Extrayez mot pour mot, dans l'essai sur les saints et leurs images, le passage qui va de « Die Macht der » jusqu'à « Réforme, Révolution française. » inclus.

#### Passage cité
╔══

Die Macht der Heiliger und ihre Bilder

Essai d’histoire de l’art de Norbert Wolff.

Du muscle et de l’amidon.

La grande majorité des confessions chrétiennes, tant en nombre d’églises qu’en nombre de croyants, admettent l’existence de saints en tant que personnes exemplaires dans la Foi ou comme auteurs de miracles et intercesseurs. L’apparition de la représentation graphique de ces saints est très ancienne elle-même, tout en ayant à l’esprit que les tendances à l’aniconisme (existant chez tant d’autres religions antiques) sont présentes depuis le début et réapparaissent en pleine lumières de temps à autres : crise iconoclaste (et pas uniquement dans le christianisme oriental p. 109), Réforme, Révolution française.

Sur une période aussi longue, il est bien naturel que les sujets et la manière de les représenter évoluent, parallèlement aux différents types de saints qui émergent. Certains éléments cependant restent constants sur presque toute la période considérée dans leur représentation : tremendum et fascinans. Les saints ne sont plus uniquement créatures terrestres et à ce titre, en même temps, ils fascinent et sont craints.

╚══

#### Données extraites

╔══

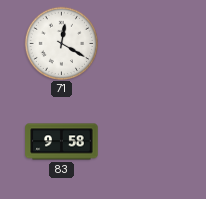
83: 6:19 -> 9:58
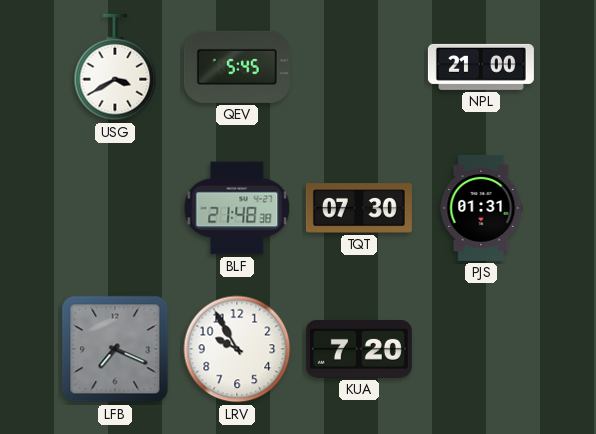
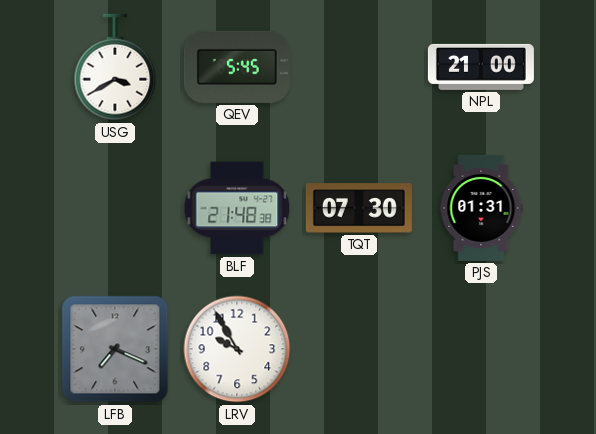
KUA: 7:20 -> none
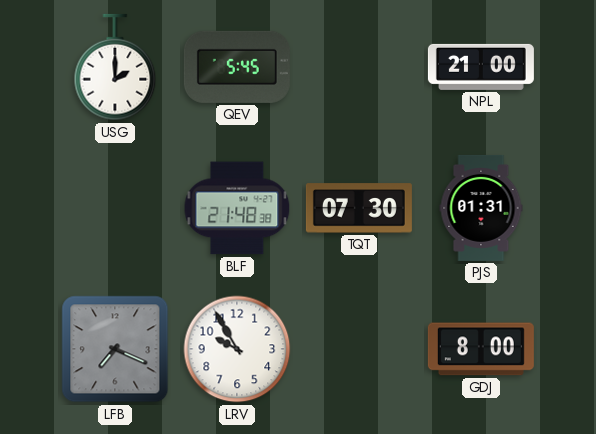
USG: 3:40 -> 2:00
GDJ: none -> 8:00
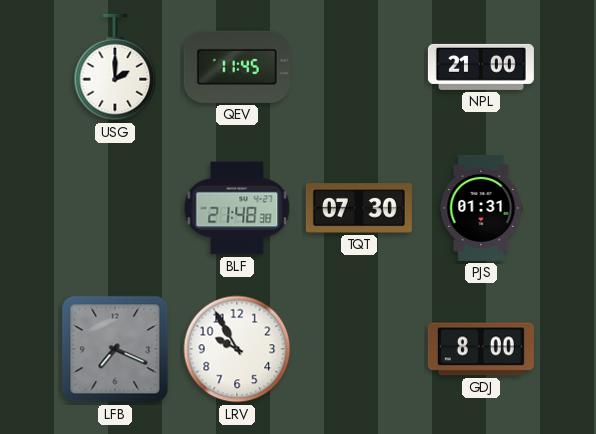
QEV: 5:45 -> 11:45
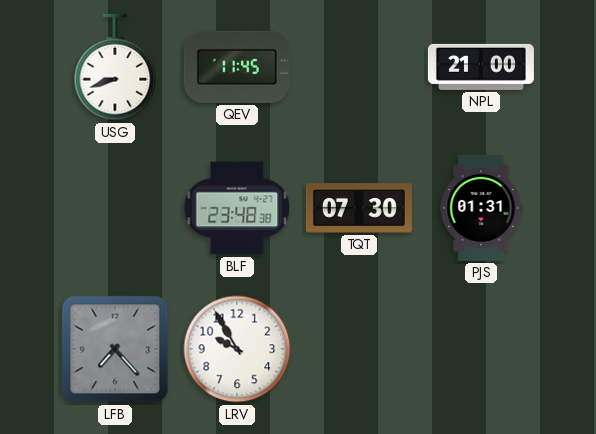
USG: 2:00 -> 8:42
BLF: 21:48 -> 23:48
LFB: 7:19 -> 7:23
GDJ: 8:00 -> none
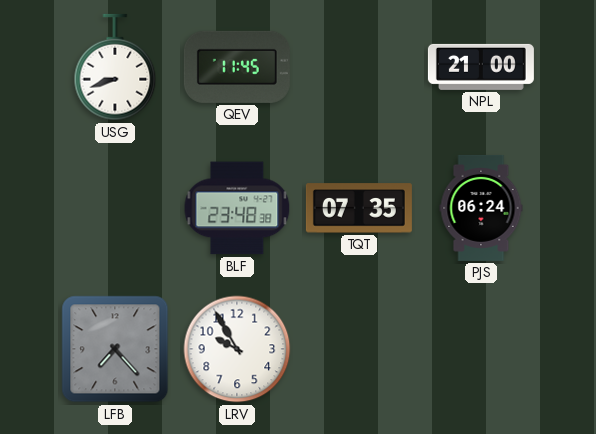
TQT: 07:30 -> 07:35
PJS: 01:31 -> 06:24
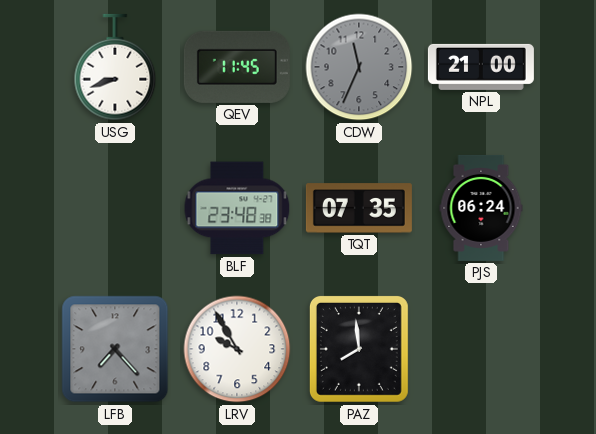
CDW: none -> 11:34
PAZ: none -> 7:59
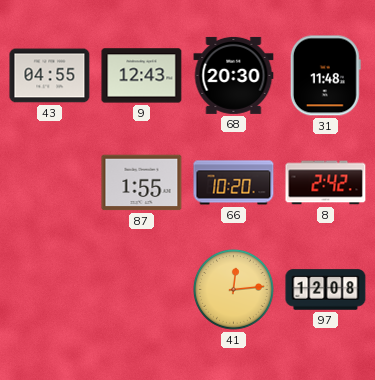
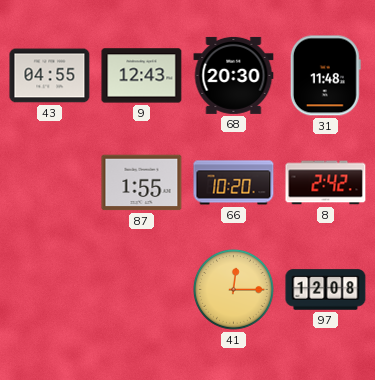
41: 12:14 -> 12:15
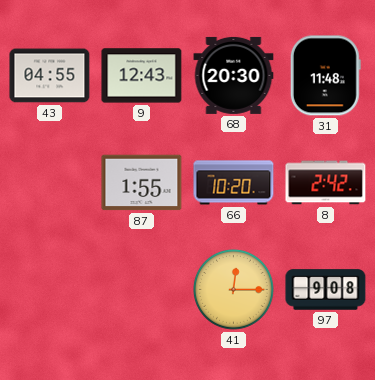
97: 12:08 -> 9:08
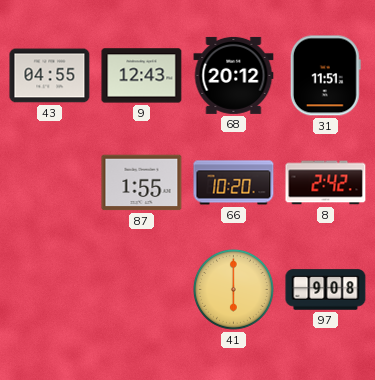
68: 20:30 -> 20:12
31: 11:48 -> 11:51
41: 12:15 -> 6:00
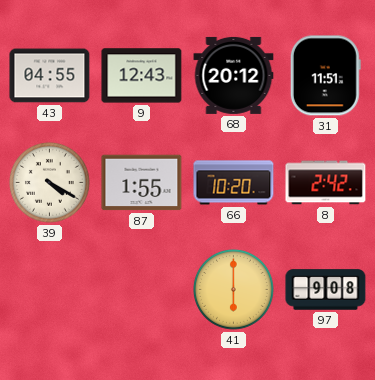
39: none -> 4:20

╚══

#### Exercice réalisé
Die Macht der Heiliger und ihre Bilder

Essai d’histoire de l’art de Norbert Wolff.

Du muscle et de l’amidon.

La grande majorité des confessions chrétiennes, tant en nombre d’églises qu’en nombre de croyants, admettent l’existence de saints en tant que personnes exemplaires dans la Foi ou comme auteurs de miracles et intercesseurs. L’apparition de la représentation graphique de ces saints est très ancienne elle-même, tout en ayant à l’esprit que les tendances à l’aniconisme (existant chez tant d’autres religions antiques) sont présentes depuis le début et réapparaissent en pleine lumières de temps à autres : crise iconoclaste (et pas uniquement dans le christianisme oriental p. 109), Réforme, Révolution française.